INSTRUCTIONS FOR THE TASK: Would you repeat the entries below exactly and omit the pictures?

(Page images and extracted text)
--*--

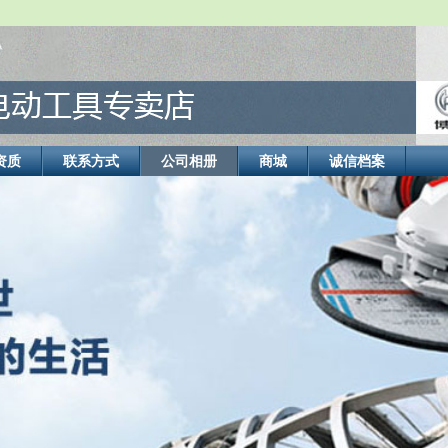
资质
联系方式
公司相册
商城
诚信档案
式电动工具， 测量工具，园...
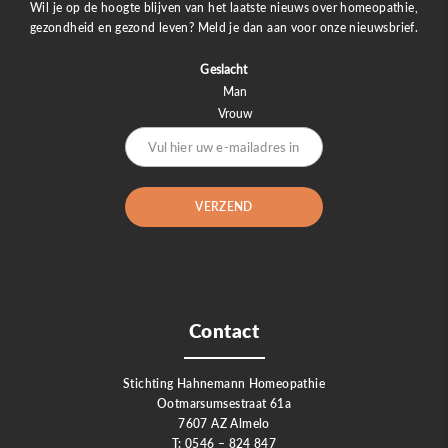
Wil je op de hoogte blijven van het laatste nieuws over homeopathie,
gezondheid en gezond leven? Meld je dan aan voor onze nieuwsbrief.
Geslacht
Man
Vrouw
Contact
Stichting Hahnemann Homeopathie
Ootmarsumsestraat 61a
7607 AZ Almelo
T: 0546 – 824 847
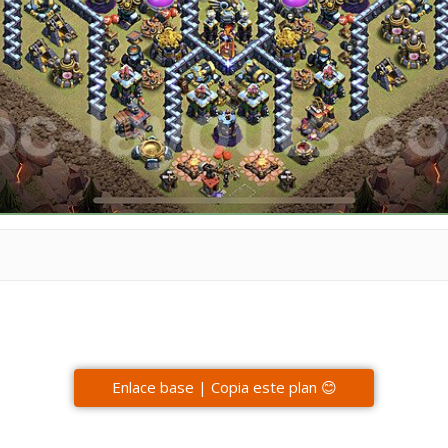
Enlace base | Copia este plan 😊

--*--

THE COMPLETED TASK:
资质
联系方式
公司相册
商城
诚信档案
式电动工具， 测量工具，园...
Wil je op de hoogte blijven van het laatste nieuws over homeopathie,
gezondheid en gezond leven? Meld je dan aan voor onze nieuwsbrief.
Geslacht
Man
Vrouw
Contact
Stichting Hahnemann Homeopathie
Ootmarsumsestraat 61a
7607 AZ Almelo
T: 0546 – 824 847
Enlace base | Copia este plan 😊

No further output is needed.